The Student Room Group

Boyfriend and other girl.

My boyfriend went to a party a couple of months ago where his band were playing. He didn't really know many people there, it was mainly friends of other people in the band. He'd met quite a few of them before though at gigs and other parties and things but at this party he really got talking to a few of them.

One of them was this girl whose number he got at the end of the night.

Ever since then they seem to be in almost constant contact. He has loads of texts from her and they're always chatting on MSN. I was looking at some MSN logs/texts the other day and they keep planning to meet up soon. She's having a party that he's going to but hasn't told me about and he never mentions me to her when they're talking about plans for the week or anything.

I don't know what to think. Am I just completely over-reacting or do you think he might like her a bit?
Reply 1
ask him about her cause it sounds like he might be hiding something from you but i might be wrong. but txting and chatting a lot he should be doing that with you
Reply 2
It may just be friendship, but keep an eye on it. Why don't you ask to go with him to the party?
ask him about this girl. just say that u know tht he talks 2 her but DONT say uve read msn convos etc cos thts a breach of privacy and might make him mad.

maybe its just a friendship, maybe he likes her a bit. he might keep stalling their meeting, cos he might not wana meet her so he keeps saying "ill meet u soon."

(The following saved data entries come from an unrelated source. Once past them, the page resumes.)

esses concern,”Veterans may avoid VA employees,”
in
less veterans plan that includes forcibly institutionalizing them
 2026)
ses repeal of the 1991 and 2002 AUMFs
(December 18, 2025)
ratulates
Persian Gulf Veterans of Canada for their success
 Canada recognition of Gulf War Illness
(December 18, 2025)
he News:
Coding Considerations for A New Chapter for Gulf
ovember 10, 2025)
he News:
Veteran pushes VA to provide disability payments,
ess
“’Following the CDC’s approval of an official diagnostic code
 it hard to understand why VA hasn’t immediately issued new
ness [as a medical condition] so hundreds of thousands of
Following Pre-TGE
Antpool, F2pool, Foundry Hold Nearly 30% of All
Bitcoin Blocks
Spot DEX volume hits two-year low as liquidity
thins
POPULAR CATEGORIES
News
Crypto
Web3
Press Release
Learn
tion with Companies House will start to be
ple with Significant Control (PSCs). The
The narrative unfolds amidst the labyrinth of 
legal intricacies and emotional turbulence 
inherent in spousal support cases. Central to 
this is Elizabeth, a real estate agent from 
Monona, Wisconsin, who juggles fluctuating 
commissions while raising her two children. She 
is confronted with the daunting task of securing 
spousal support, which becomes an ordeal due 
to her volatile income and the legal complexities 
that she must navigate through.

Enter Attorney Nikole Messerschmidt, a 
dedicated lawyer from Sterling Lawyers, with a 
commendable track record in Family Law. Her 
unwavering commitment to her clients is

dnt be scared to ask him. otherwise this is reli gona start eating away at you
Reply 4
it sounds pretty suspect. it's not like she's an existing friend who he's meeting up with, it's some girl who he didn't even know so the fact that he got her number obvious shows there was instant chemistry and attraction with them.

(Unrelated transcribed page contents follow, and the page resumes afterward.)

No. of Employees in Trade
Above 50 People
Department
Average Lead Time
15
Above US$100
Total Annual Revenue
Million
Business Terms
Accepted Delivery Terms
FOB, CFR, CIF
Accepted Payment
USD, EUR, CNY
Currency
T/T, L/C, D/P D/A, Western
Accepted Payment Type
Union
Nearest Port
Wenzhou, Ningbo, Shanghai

i wouldn't stand for it, personally. but i'm controlling like that :biggrin:
I would say it was rather suspicious that he hasn't told you about her, and them both meeting up but they could just be really good friends, who knows. I'd suggest you confront him about it, tell him you're worried he seems to be talking to you less than her. Other than that you really can't find anything out unless you check his messages constantly bt tbh it would be best to just talk to him.
the gut feeling is that you shouldnt read his conversation logs and it's a sign of insercurity. The decision is entirely up to you but maybe I am a bit too trusting. I think you should talk to him but the word "confront" seems a bit too strongly used here
sometimes relationship is like gripping a handful of sand, the harder you grip...
lordcrusade9 made a good point, confronting is a bit harsh(my mistake). I just meant you should bring it up in conversation and talk about it. :smile:
Reply 9
OP, it sounds a little suspicious to me. As others have said, ask him about her but don't mention that you've read their msn converstaions, cause it is invading his privacy. Good Luck
Reply 10
Talk to him, don't assume it's more than what it is because it may just be completely innocent.
keep us updated lol
maybe he finds out what an underhanded sneaky jealous person you are and it goes from there............

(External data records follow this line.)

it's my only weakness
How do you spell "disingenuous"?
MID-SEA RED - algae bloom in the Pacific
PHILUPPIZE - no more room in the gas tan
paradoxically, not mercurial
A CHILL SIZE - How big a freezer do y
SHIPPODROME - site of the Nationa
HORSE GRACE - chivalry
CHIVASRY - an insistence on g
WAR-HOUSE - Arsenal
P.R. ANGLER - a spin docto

You went through his personal convos, thats a terrible invasion of privacy and all because he met someone.

People can just be friends you know. So far he has done nothing to be suspicious, he might just not have got round to mentioning the party, he may be planning to invite you all along.
Well if he has nothing to hide he will tell you about his friend, but don't interagate him.
Talk to him about it but just try and slip it into conversation and don't make is sound like you're accusing him of anything, but that you're just interested about it. If he tells you she is just a friend, then take it as just that, because you don't want to be constantly worrying or paranoid about her. If you trust your boyfriend then you'll be ok.
If he does mention the party (even if you like squish it out of him) then be like jokey-ih and say omething like "Oh yeah, don't you want me there :P"

And it's a joke from you so he cant really fly off the handle, and if he say no, then you have a reaon to be suspicious. And if you get invited then you can see how they act together and go from there.
Hmmm. A bit dodge. Personally, if I liked somebody and fancied a bit of a flirt, I wouldn't mention my partner. If they're in constant contact and he still hasn't mentioned you, I'd be worried.
He should have invited you to the party too.
Dodgy with a Y.
Reply 18
I must agree with some of the above when I say that it sounds rathy sketchy if you ask me. Its one thing to text someone providing your gf knows but another thing to do it without telling your gf. If it was me I would do a little bit of subtle snooping i.e. msn chat checking and I think you can pretty much deduce from that whether these conversations are innocent or full of flirtation. Ask him out for the night of the party and see what his answer is. If he mentions the party why not ask if you can tag along and meet this new girl. If he lies about the party then confront him immediately, try not to reveal that you have been snooping though it doesnt bode weel for trust. Can I ask what your relationship is like at the mo? Are you getting on well? The lust still there? How long have you mean together?